** Excerpted passage follows **

When I was working in the saw shop in the seventies, we had the hardest job trying to educate the cutters to buy a gallon of bar oil for $1.00. They couldn't see the difference from going to the gas station and getting a gallon of drain oil for free! HaHa!!!!!

They also were afraid to buy 2 cycle oil for mix, instead of using 30 weight motor oil.

I certainly wouldn't advise straying from dedicated bar oil for lubrication, but we did some pretty crazy stuff when necessary at times. (Not recommended)

We were out at the camp making Maple Syrup one spring, and were cutting dry standing timber to feed the fire in the evaporator. somehow, we had enough gas mix, but no chain oil. (Yeh, it was probably my fault,,,,,,it was always my fault!!!!! HaHa!) Had to get there on snowmobile, and town was many miles away.

Well, there was an old jeep there that hadn't been run in ages,,,,,,,,,,so I was sent to drain the transmission for bar oil!!!!! I had to dig down through about three feet of snow!

That was the last time that our saw wasn't fed proper chain oil! HaHa!!!!
 
bar is for the wealthy

i have been spotted puttin hydraulic oil into a bar oil res once or twice:clap: if memory is still workin i think we also had to use some dozer gear oil thinned out a wee bit:dizzy:



:cheers:
 
Everyone is missing the point here. It's not the oil in the used oil that is the real problem. The oil eventually breaks down, but the heavy metals in used oil do not, and will find their way into water ways and rivers. One pint of used oil has enough gunk to contaminate one hundred thousand gallons of water.

Sure there is WAY more oil in total dropped on and washed off roads every year - but since when did two wrongs make a right?

** End of Excerpted passage **
** Given entries follows **

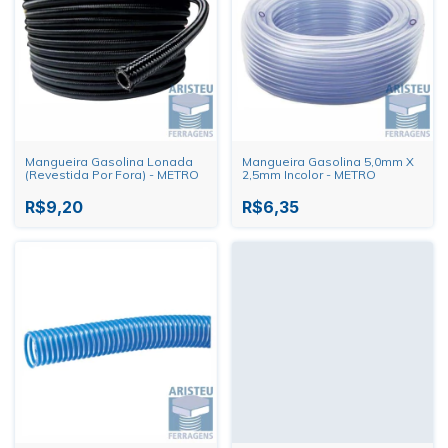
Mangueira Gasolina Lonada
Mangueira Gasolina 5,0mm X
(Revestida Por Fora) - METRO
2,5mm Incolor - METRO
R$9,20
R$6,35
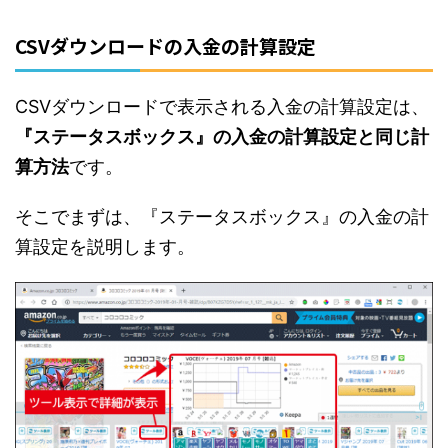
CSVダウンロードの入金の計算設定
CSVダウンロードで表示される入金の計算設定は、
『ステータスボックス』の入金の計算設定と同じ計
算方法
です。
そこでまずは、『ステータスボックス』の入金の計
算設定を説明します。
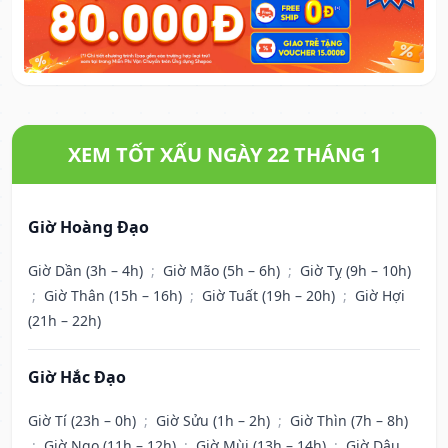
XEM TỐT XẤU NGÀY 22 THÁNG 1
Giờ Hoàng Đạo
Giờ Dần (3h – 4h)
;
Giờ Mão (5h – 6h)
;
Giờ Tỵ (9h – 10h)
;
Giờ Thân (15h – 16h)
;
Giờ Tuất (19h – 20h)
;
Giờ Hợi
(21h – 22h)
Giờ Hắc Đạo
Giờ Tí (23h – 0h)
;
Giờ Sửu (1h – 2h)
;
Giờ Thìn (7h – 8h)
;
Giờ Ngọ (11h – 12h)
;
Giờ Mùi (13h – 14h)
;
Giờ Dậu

** End of Given entries **
** Given entries follows **

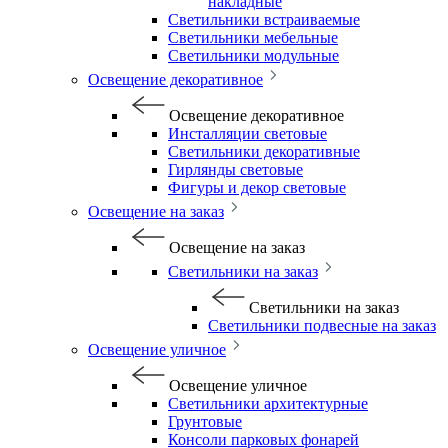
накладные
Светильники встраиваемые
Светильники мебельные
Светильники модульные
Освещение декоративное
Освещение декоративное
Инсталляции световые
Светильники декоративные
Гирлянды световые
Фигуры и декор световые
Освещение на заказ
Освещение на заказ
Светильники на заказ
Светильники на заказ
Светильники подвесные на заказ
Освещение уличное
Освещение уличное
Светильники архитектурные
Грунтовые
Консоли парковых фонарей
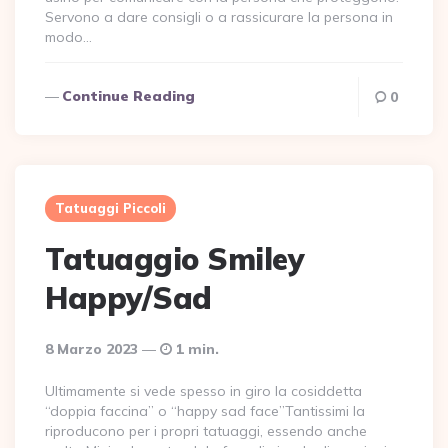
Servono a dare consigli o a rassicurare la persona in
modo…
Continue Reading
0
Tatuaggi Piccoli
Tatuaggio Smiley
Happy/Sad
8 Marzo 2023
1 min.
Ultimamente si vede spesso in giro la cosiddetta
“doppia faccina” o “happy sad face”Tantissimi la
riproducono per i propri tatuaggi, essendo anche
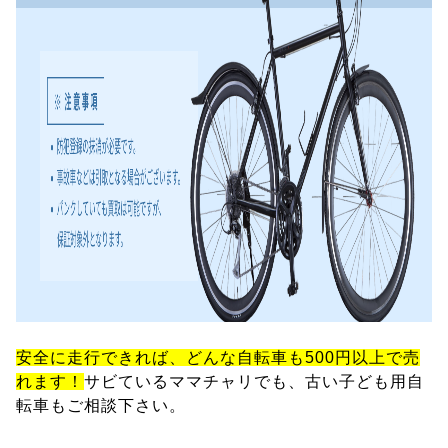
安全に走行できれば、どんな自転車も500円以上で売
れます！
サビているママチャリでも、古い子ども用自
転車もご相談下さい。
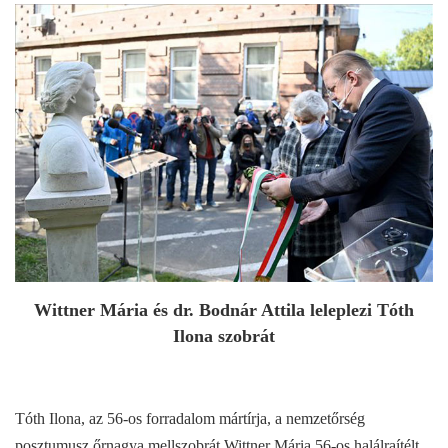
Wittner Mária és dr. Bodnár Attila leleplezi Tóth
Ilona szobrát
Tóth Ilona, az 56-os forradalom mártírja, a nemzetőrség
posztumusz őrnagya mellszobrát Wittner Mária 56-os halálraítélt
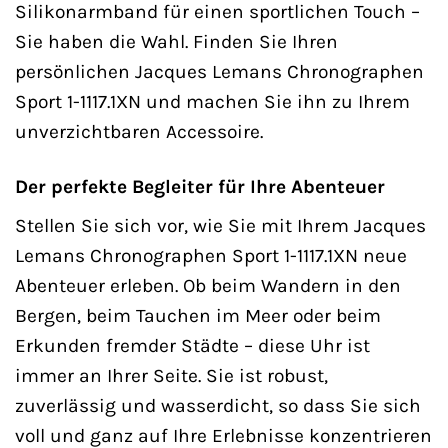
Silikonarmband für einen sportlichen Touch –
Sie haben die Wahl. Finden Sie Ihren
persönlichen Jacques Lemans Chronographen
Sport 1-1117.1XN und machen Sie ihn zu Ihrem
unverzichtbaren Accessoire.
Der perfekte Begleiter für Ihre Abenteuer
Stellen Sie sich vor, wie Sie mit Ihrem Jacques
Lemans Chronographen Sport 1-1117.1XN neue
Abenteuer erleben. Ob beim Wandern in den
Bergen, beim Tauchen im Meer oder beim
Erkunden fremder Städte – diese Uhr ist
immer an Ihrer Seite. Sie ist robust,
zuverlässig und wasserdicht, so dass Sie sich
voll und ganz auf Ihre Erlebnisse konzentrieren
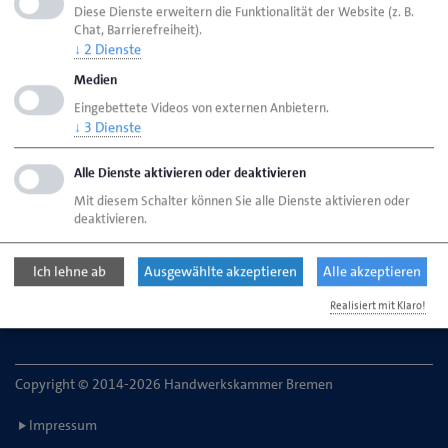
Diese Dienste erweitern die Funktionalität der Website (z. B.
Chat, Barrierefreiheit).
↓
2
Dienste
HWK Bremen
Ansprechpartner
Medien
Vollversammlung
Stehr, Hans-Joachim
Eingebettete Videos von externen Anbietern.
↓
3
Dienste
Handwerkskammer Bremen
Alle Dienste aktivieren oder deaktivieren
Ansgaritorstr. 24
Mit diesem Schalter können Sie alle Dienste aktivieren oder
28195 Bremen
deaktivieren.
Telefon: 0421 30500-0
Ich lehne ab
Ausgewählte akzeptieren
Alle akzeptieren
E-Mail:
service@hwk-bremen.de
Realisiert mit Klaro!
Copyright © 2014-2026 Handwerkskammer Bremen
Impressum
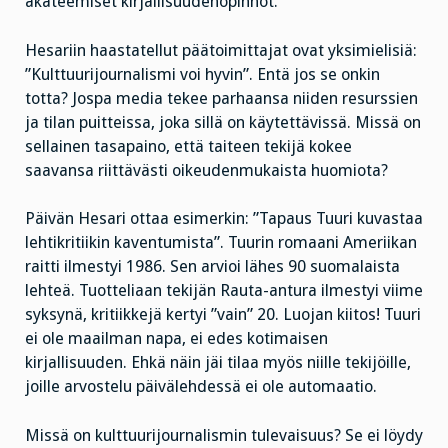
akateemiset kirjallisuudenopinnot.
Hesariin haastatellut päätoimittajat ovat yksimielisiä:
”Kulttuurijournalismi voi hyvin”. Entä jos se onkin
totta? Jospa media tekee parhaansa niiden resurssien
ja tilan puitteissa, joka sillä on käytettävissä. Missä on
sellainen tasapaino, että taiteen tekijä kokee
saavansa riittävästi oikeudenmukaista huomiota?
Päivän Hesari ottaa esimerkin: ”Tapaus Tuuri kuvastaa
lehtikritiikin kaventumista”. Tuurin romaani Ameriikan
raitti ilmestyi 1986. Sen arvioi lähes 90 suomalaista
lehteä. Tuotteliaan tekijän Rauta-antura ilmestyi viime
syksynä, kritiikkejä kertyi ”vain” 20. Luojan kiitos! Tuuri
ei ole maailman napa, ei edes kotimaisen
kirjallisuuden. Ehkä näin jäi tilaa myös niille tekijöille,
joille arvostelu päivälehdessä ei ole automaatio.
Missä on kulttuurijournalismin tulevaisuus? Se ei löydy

** End of Given entries **
** Given entries follows **

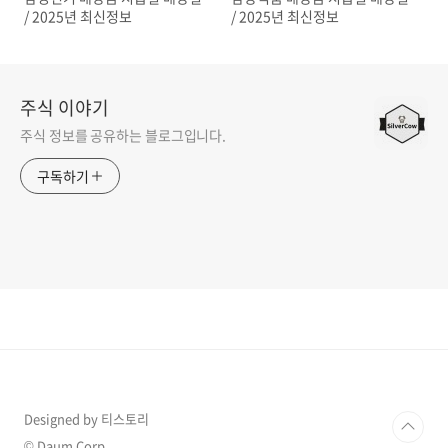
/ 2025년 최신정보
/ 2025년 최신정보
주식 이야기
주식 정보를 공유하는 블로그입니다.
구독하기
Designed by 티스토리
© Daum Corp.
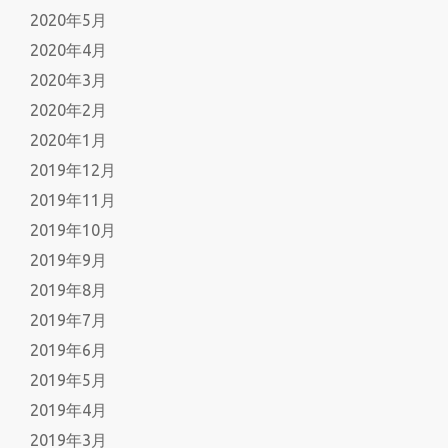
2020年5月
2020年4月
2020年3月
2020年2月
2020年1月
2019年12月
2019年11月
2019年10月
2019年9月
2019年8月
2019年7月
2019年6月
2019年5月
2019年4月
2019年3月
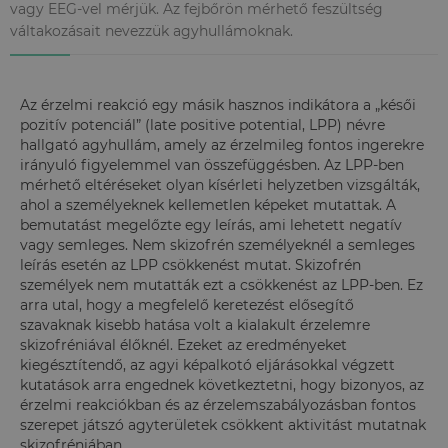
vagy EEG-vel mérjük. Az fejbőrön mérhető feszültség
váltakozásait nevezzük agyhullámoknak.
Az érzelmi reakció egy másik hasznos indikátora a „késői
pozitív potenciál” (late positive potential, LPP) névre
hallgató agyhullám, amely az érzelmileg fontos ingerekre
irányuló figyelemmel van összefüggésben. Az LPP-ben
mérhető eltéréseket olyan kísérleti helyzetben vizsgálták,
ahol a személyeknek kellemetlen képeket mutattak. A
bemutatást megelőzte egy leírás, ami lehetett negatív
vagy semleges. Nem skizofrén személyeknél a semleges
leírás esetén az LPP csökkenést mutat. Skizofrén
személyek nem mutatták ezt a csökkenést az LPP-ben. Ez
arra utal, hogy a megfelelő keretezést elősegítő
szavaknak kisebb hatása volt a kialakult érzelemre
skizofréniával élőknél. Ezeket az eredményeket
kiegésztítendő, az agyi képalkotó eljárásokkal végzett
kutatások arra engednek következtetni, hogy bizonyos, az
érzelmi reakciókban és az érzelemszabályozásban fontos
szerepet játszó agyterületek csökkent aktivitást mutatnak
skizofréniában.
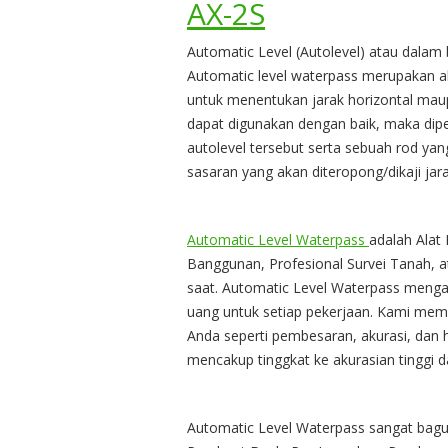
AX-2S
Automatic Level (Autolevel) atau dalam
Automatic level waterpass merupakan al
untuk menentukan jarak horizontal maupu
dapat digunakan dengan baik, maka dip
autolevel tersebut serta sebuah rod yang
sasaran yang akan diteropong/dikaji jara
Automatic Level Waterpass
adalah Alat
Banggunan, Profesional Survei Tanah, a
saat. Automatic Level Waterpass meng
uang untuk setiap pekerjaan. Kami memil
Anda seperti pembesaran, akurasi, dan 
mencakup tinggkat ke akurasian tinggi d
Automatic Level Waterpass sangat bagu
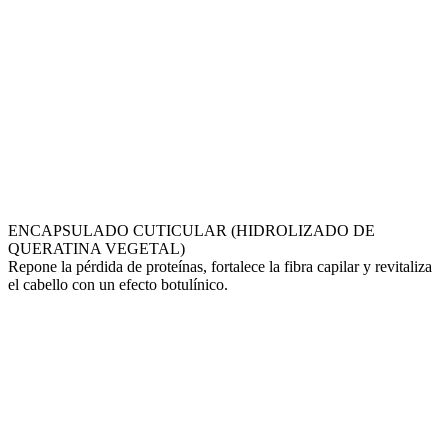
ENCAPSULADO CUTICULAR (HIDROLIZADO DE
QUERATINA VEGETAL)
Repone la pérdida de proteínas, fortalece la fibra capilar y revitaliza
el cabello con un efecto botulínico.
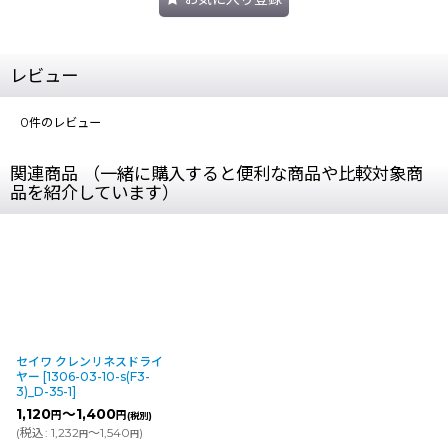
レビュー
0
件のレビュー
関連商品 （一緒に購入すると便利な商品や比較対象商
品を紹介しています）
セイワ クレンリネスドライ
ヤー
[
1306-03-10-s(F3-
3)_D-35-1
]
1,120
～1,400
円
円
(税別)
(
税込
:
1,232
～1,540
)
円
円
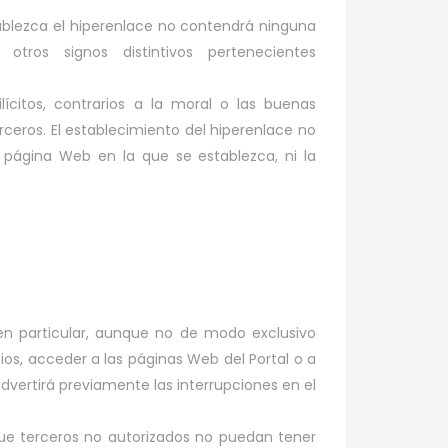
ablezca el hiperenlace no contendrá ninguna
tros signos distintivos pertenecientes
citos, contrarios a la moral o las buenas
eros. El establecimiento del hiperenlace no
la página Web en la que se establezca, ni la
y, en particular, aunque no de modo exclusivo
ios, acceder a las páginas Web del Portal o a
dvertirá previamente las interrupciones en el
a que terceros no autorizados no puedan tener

** End of Given entries **

Apply what you read -
**1)** According to the chainsaw oil discussion, how much water can one pint of used oil contaminate?
**2)** List every oil the chainsaw oil discussion names as a substitute for purpose-made saw oil, either bar oil or 2 cycle mix oil.
The data stands apart from the chainsaw oil discussion.

Solutions to the exercise -
**1)** One hundred thousand gallons.

**2)**
- Free drain oil from the gas station
- 30 weight motor oil
- Transmission oil drained from an old jeep
- Hydraulic oil
- Dozer gear oil, thinned out